Rhincodon typus

The huge Rhincodon typus is the largest living fish in the world, reaching 12 meters in length. With a size comparable to that of a whale and being a species of shark, it is known as the whale shark. It is a species of elasmobranch that has inhabited the warm waters of tropical and subtropical seas for sixty million years. The belly of this species is completely white, while the back is a dark gray color, stained with a multitude of dots and horizontal and vertical lines between white and yellowish that give it a resemblance to a chess board. These spots and lines are very variable among individuals, and it is used as a way to identify specimens.

Source: FAO

The body of the whale shark is elongated, robust and very hydrodynamic in shape. The head is large, wide and flattened and the eyes are located on the sides, which are small. Its mouth, as well as its head, is of great dimensions, being able to measure up to 1.5 meters wide. It has 5 large pairs of gills. It has two dorsal fins, and the pectoral fins are very robust. In young individuals, the upper lobe of the tail fin is larger than the lower lobe, while in adult specimens, both lobes are similar in size adopting a crescent shape. Despite the large size of this species, its movements are very calm and slow, moving at an average speed of 5 km / h.

The Rhincodon typus is, along with the basking shark (Cetorhinus maximus) and the sandbar shark (Megachasma pelagios), the only species of shark that feeds by filtration. By ingesting large quantities of water, they filter out any organism or particle larger than 2-3 millimeters in diameter with their gill combs. Among the species of which it feeds, we can highlight the phytoplacton, necton, macroalgae and krill, although it is also capable of feeding (although less frequently) on crustaceans, squids and schools of small fish. The whale shark does not need to move forward while feeding, and is often observed in an upright position and moving up and down while actively pumping and filtering the water, unlike the basking shark (Cetorhinus maximus), which has a more passive way of feeding and does not pump the water, but rather swims the water towards its gills.

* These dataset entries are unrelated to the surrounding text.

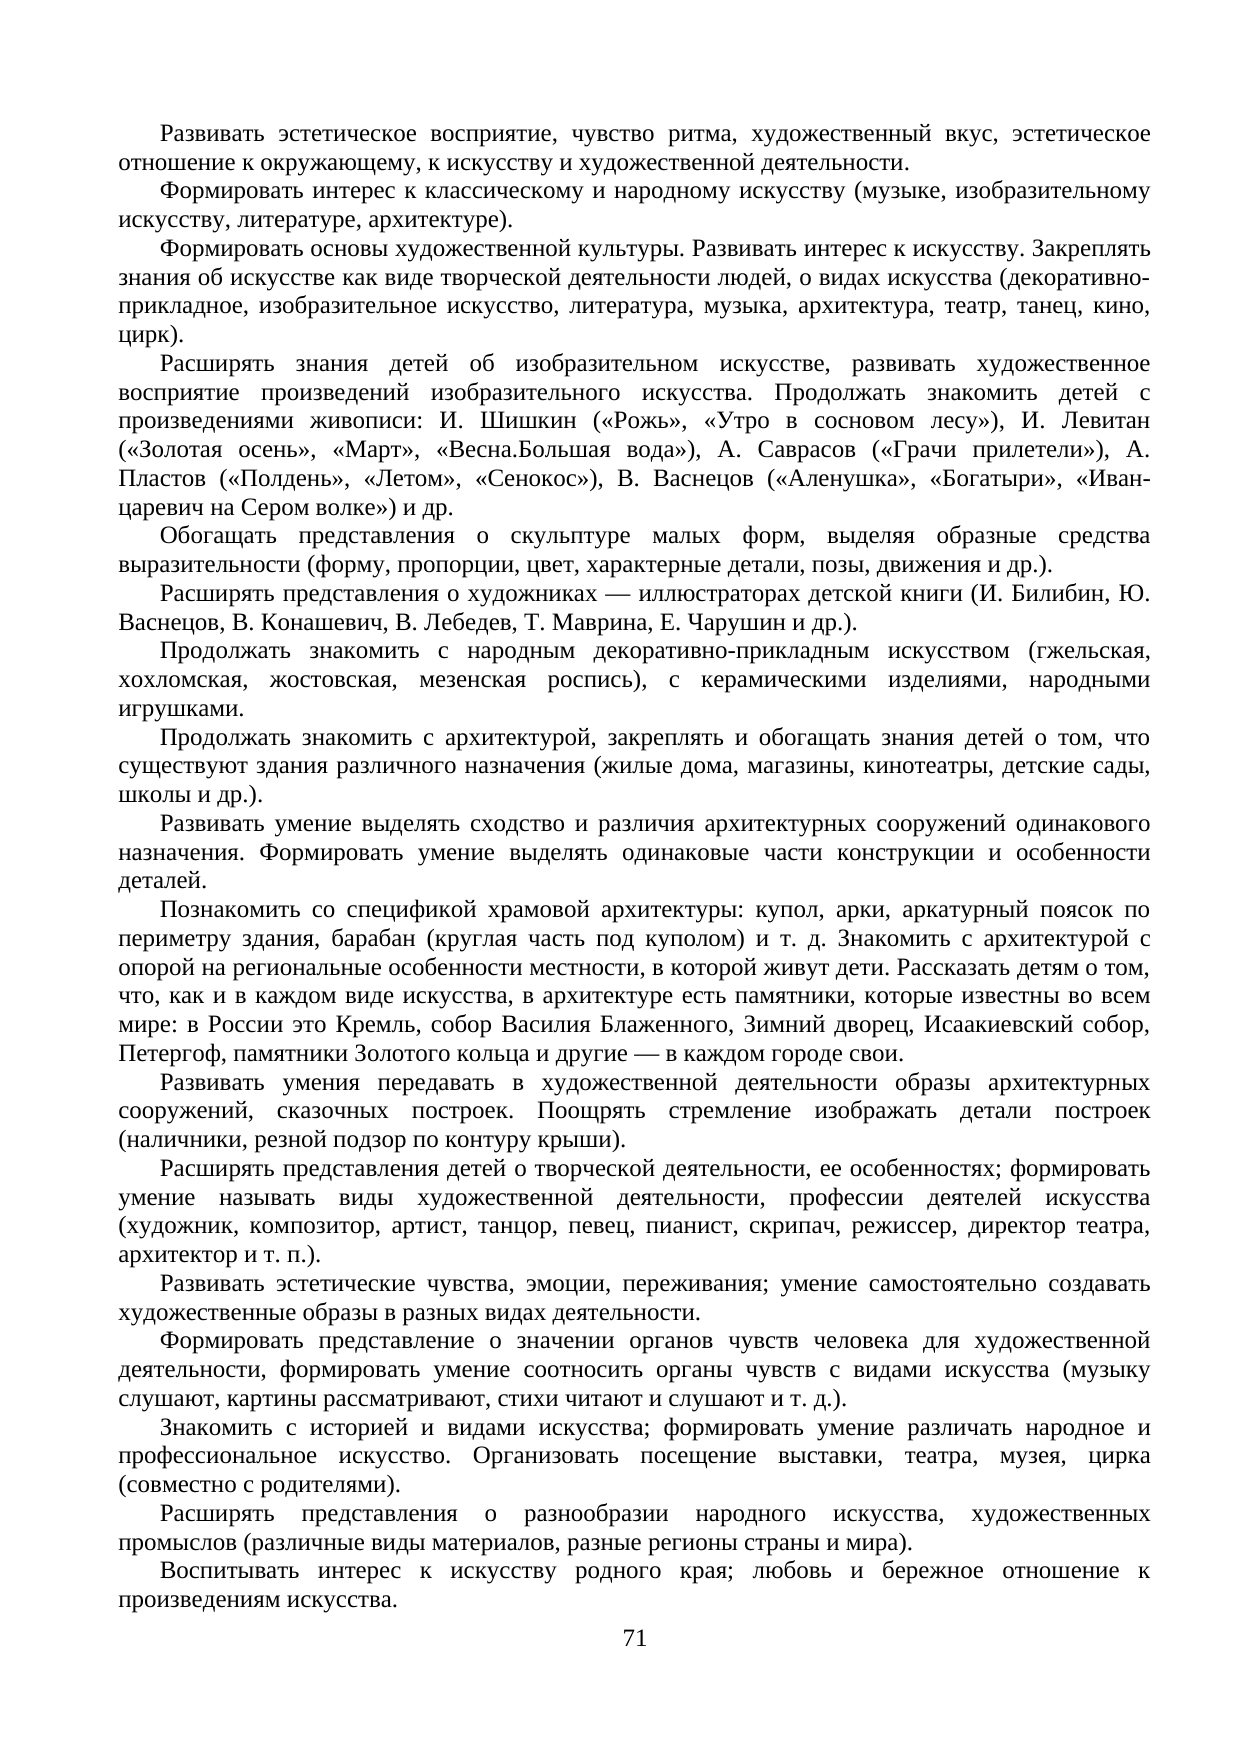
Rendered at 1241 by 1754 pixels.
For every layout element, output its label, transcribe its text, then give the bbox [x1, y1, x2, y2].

text Развивать умения передавать в художественной деятельности образы архитектурных сооружений, сказочных построек. Поощрять стремление изображать детали построек (наличники, резной подзор по контуру крыши). [118, 1067, 1152, 1153]
text Расширять представления детей о творческой деятельности, ее особенностях; формировать умение называть виды художественной деятельности, профессии деятелей искусства (художник, композитор, артист, танцор, певец, пианист, скрипач, режиссер, директор театра, архитектор и т. п.). [118, 1153, 1152, 1268]
text Формировать интерес к классическому и народному искусству (музыке, изобразительному искусству, литературе, архитектуре). [118, 176, 1152, 233]
text Формировать основы художественной культуры. Развивать интерес к искусству. Закреплять знания об искусстве как виде творческой деятельности людей, о видах искусства (декоративно-прикладное, изобразительное искусство, литература, музыка, архитектура, театр, танец, кино, цирк). [118, 233, 1152, 348]
text Расширять знания детей об изобразительном искусстве, развивать художественное восприятие произведений изобразительного искусства. Продолжать знакомить детей с произведениями живописи: И. Шишкин («Рожь», «Утро в сосновом лесу»), И. Левитан («Золотая осень», «Март», «Весна.Большая вода»), А. Саврасов («Грачи прилетели»), А. Пластов («Полдень», «Летом», «Сенокос»), В. Васнецов («Аленушка», «Богатыри», «Иван-царевич на Сером волке») и др. [118, 348, 1152, 521]
text Расширять представления о разнообразии народного искусства, художественных промыслов (различные виды материалов, разные регионы страны и мира). [118, 1498, 1152, 1556]
text Развивать эстетическое восприятие, чувство ритма, художественный вкус, эстетическое отношение к окружающему, к искусству и художественной деятельности. [118, 118, 1152, 176]
text Обогащать представления о скульптуре малых форм, выделяя образные средства выразительности (форму, пропорции, цвет, характерные детали, позы, движения и др.). [118, 521, 1152, 578]
text Знакомить с историей и видами искусства; формировать умение различать народное и профессиональное искусство. Организовать посещение выставки, театра, музея, цирка (совместно с родителями). [118, 1412, 1152, 1498]
text Продолжать знакомить с народным декоративно-прикладным искусством (гжельская, хохломская, жостовская, мезенская роспись), с керамическими изделиями, народными игрушками. [118, 636, 1152, 722]
text Формировать представление о значении органов чувств человека для художественной деятельности, формировать умение соотносить органы чувств с видами искусства (музыку слушают, картины рассматривают, стихи читают и слушают и т. д.). [118, 1326, 1152, 1412]
text Воспитывать интерес к искусству родного края; любовь и бережное отношение к произведениям искусства. [118, 1556, 1152, 1613]
text Расширять представления о художниках — иллюстраторах детской книги (И. Билибин, Ю. Васнецов, В. Конашевич, В. Лебедев, Т. Маврина, Е. Чарушин и др.). [118, 578, 1152, 636]
text Развивать умение выделять сходство и различия архитектурных сооружений одинакового назначения. Формировать умение выделять одинаковые части конструкции и особенности деталей. [118, 808, 1152, 894]
text Развивать эстетические чувства, эмоции, переживания; умение самостоятельно создавать художественные образы в разных видах деятельности. [118, 1268, 1152, 1326]
text Продолжать знакомить с архитектурой, закреплять и обогащать знания детей о том, что существуют здания различного назначения (жилые дома, магазины, кинотеатры, детские сады, школы и др.). [118, 722, 1152, 808]
text Познакомить со спецификой храмовой архитектуры: купол, арки, аркатурный поясок по периметру здания, барабан (круглая часть под куполом) и т. д. Знакомить с архитектурой с опорой на региональные особенности местности, в которой живут дети. Рассказать детям о том, что, как и в каждом виде искусства, в архитектуре есть памятники, которые известны во всем мире: в России это Кремль, собор Василия Блаженного, Зимний дворец, Исаакиевский собор, Петергоф, памятники Золотого кольца и другие — в каждом городе свои. [118, 894, 1152, 1067]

Despite the enormous size of this species, and the fact that it is a shark (generally mistakenly associated with aggressive and dangerous animals), the whale shark is a species that does not pose any danger to humans. In fact, it is a very curious and playful species with divers, which we can approach without any problem, always respecting the individual and avoiding the area of the tail fin, which could involuntarily hit us as a result of the swimming movement of the animal itself.

Many aspects of the whale shark remain unknown to this day. For example, there is very little information available about their reproduction or migratory patterns.